Die Tatsache, dass er diese furchtbare Tat begangen hat, spricht eher dafür, dass er Probleme hat. Die Erkenntnis ist zwar nichts Neues, aber man sollte sie an dieser Stelle noch einmal erwähnen: Die Wahrscheinlichkeit einer Radikalisierung wächst, je weniger Flüchtlinge und Migranten integriert sind. Und natürlich ist dabei auch von Bedeutung, ob er gearbeitet hat oder nicht. Letzteres hemmt die Integration weiter.
„Radikalisierung des Täters von München fortgeschritten“
Der 24-Jährige soll vor der Tat einen mutmaßlich islamistischen Post abgesetzt und in sozialen Netzwerken geteilt haben. Was leiten Sie daraus ab, was die Entschlossenheit zu dieser furchtbaren Tat angeht, auch im Hinblick auf die lange Zeit, die der Mann bereits in Deutschland ist?
Helmut Kury: Die Tatsache, dass er islamistische Parolen verbreitet haben soll, deutet zumindest darauf hin, dass die Radikalisierung schon fortgeschritten war. Das könnte bedeuten, dass er sich schon über einen längeren Zeitraum in eine Art Wut oder Hass hineingesteigert hat, was Deutschland und seine Bürger angeht. Und was die Schwere der Tat betrifft: Ein Anschlag mit einem Auto ist relativ leicht umzusetzen. Da braucht es weder Helfershelfer noch eine besondere Vorbereitung.
„Erfahrung mit Straftaten macht anfälliger für Anschläge“
Laut Landesinnenministerium soll der Täter polizeibekannt sein – er war schon durch Ladendiebstähle und in Zusammenhang mit Betäubungsmitteln aufgefallen. Das dürfte die Hemmschwelle sicher senken.
Kury: Absolut. Jemand, der bereits Straftaten begangen hat, hat in der Regel weniger Skrupel, weitere zu begehen. Das macht es einem solchen Täter leichter, eine besonders schreckliche Tat wie einen Anschlag in München zu planen und umzusetzen. Zusätzlich kann man daraus ableiten, dass Personen, die schon eine kriminelle Vorgeschichte haben, natürlich auch für Radikalisierungen anfälliger sind. Das geht Hand in Hand.
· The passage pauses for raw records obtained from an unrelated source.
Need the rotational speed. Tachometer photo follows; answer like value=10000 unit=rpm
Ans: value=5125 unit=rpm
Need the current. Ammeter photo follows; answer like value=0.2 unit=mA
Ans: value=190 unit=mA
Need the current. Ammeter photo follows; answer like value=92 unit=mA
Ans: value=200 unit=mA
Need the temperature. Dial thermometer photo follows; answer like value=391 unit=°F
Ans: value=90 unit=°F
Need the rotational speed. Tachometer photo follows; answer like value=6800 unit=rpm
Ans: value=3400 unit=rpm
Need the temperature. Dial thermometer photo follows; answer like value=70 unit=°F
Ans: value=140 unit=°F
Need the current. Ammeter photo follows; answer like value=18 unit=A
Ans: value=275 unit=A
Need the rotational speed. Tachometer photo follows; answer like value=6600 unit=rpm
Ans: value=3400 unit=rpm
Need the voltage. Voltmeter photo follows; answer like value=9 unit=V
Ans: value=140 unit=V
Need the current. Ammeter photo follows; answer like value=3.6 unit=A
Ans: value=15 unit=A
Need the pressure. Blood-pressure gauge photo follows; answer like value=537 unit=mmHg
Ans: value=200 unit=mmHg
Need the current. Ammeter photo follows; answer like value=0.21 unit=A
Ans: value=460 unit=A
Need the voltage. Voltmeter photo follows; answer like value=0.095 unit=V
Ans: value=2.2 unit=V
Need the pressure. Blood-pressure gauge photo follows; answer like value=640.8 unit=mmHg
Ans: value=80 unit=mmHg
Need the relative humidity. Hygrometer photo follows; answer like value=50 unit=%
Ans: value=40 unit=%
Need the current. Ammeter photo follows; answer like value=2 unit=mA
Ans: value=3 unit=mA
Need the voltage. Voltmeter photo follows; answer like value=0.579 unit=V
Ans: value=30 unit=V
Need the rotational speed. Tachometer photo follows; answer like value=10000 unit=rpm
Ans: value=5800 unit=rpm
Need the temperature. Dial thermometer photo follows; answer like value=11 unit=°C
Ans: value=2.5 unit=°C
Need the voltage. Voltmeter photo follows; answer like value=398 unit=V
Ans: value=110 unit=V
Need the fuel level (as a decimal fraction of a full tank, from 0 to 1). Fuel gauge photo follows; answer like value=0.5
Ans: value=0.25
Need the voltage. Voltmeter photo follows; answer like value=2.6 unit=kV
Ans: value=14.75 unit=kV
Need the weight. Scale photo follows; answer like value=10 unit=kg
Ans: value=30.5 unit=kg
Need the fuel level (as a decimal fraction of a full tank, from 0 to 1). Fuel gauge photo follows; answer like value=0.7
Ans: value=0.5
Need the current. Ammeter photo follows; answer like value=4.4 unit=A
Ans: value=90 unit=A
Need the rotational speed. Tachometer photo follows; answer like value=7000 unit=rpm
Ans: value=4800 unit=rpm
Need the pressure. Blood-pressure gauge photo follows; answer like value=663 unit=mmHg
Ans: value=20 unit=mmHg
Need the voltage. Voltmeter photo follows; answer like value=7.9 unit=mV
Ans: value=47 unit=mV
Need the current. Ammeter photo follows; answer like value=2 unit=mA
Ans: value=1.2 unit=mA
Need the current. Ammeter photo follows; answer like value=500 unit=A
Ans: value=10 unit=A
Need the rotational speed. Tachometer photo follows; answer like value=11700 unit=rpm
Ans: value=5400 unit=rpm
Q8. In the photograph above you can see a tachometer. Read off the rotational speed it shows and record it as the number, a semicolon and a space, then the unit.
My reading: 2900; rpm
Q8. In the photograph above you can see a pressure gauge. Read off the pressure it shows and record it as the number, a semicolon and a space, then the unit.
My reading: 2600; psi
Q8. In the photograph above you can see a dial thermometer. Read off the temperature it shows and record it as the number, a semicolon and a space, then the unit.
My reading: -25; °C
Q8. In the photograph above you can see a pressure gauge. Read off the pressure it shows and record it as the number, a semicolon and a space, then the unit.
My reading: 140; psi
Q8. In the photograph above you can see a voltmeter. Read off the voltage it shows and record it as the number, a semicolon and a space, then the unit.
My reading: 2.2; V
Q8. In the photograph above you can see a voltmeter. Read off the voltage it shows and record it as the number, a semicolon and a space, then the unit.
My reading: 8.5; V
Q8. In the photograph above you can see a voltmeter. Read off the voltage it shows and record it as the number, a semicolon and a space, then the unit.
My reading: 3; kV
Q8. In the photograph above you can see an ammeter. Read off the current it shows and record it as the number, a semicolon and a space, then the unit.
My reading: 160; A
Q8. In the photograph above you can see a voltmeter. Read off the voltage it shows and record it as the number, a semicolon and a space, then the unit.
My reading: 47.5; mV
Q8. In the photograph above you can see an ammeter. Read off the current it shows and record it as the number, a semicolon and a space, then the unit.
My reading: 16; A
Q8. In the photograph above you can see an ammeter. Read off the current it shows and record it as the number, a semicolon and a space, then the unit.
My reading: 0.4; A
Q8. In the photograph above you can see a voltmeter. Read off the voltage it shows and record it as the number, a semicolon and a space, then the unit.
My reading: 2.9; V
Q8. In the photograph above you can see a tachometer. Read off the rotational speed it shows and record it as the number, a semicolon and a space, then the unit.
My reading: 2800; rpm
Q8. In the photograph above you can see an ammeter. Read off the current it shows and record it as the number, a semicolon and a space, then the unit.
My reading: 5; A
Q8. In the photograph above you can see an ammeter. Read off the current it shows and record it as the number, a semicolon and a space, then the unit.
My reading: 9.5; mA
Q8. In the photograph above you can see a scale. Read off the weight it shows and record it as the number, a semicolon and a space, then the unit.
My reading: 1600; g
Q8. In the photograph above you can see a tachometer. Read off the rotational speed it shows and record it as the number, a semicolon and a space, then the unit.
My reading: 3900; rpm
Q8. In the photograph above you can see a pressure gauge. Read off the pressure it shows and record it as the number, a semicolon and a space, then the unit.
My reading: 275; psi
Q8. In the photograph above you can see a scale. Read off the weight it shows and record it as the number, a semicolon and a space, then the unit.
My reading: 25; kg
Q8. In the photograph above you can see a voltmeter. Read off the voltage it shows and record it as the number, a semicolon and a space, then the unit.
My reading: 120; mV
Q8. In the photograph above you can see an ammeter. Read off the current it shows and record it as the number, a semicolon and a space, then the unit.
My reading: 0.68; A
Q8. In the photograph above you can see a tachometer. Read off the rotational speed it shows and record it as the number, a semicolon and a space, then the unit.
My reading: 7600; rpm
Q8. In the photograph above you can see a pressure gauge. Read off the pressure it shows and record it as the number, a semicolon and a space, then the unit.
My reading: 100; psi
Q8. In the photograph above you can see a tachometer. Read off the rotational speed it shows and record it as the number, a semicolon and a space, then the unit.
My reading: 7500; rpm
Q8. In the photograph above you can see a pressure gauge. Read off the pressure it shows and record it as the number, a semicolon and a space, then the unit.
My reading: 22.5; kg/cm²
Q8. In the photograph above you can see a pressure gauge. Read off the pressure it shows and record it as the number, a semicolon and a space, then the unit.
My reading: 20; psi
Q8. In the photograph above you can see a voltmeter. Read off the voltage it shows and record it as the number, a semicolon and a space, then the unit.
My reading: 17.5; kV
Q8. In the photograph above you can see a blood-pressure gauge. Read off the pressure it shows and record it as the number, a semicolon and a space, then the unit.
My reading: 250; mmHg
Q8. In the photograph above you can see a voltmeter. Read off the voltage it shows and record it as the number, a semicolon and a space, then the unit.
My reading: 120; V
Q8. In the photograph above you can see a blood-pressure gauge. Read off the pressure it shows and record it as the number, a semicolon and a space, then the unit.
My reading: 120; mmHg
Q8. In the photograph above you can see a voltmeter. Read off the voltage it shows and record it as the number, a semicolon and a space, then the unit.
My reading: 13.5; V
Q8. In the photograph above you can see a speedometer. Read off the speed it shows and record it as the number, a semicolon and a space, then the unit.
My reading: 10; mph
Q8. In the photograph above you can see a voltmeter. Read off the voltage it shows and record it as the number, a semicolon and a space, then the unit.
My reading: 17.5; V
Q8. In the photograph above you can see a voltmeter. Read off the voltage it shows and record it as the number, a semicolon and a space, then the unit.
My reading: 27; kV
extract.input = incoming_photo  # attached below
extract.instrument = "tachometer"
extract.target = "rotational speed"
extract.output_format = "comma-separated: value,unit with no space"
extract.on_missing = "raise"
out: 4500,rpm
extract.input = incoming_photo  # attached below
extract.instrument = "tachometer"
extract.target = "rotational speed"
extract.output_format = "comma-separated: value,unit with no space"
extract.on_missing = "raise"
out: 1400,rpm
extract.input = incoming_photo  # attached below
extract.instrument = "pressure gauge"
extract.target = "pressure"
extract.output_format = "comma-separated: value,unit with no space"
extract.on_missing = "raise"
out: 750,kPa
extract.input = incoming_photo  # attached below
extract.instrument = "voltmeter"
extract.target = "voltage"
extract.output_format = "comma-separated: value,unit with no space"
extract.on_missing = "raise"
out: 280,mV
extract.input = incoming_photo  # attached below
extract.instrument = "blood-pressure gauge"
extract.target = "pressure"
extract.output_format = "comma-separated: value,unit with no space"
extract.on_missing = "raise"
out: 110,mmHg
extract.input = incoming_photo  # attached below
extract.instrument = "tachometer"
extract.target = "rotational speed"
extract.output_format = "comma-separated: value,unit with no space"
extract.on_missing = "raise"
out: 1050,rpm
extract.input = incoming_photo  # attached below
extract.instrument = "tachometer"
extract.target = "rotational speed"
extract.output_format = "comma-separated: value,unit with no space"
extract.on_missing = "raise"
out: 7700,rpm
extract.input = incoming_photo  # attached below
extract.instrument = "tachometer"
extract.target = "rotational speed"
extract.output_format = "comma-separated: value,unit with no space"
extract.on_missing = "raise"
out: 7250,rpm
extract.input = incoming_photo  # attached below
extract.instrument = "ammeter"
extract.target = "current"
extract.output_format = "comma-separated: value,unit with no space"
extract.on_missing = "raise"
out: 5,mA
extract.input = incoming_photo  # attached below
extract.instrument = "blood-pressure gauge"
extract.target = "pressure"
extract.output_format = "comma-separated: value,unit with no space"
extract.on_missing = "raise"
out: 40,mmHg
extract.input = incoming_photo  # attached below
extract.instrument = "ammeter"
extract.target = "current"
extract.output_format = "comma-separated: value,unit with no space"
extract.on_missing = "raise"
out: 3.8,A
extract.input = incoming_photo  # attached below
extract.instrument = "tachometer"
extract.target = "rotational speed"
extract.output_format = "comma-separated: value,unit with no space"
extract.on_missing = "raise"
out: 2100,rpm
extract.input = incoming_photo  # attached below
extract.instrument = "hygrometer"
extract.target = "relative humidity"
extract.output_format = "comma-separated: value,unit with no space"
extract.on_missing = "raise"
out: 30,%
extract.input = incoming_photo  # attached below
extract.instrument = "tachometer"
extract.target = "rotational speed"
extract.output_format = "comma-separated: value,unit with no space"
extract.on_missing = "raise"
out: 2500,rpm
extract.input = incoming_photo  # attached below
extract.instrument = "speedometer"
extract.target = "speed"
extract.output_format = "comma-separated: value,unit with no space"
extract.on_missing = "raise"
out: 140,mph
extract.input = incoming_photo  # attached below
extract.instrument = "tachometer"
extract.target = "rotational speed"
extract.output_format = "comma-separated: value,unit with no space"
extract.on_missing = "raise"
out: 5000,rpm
Inwieweit können vorherige Anschläge wie zuletzt jener in Aschaffenburg, der gerade einmal drei Wochen zurückliegt, Täter wie jenen aus München triggern?
Kury: Vor allem solche leicht umsetzbaren Anschläge, für die man nicht viel Vorbereitung braucht, triggern Extremisten. Und auch eine schnelle Abfolge solcher Schreckenstaten kann Menschen, die ohnehin schon Probleme mit der Gesellschaft haben, in der sie als Gast leben, zusätzlich anstacheln.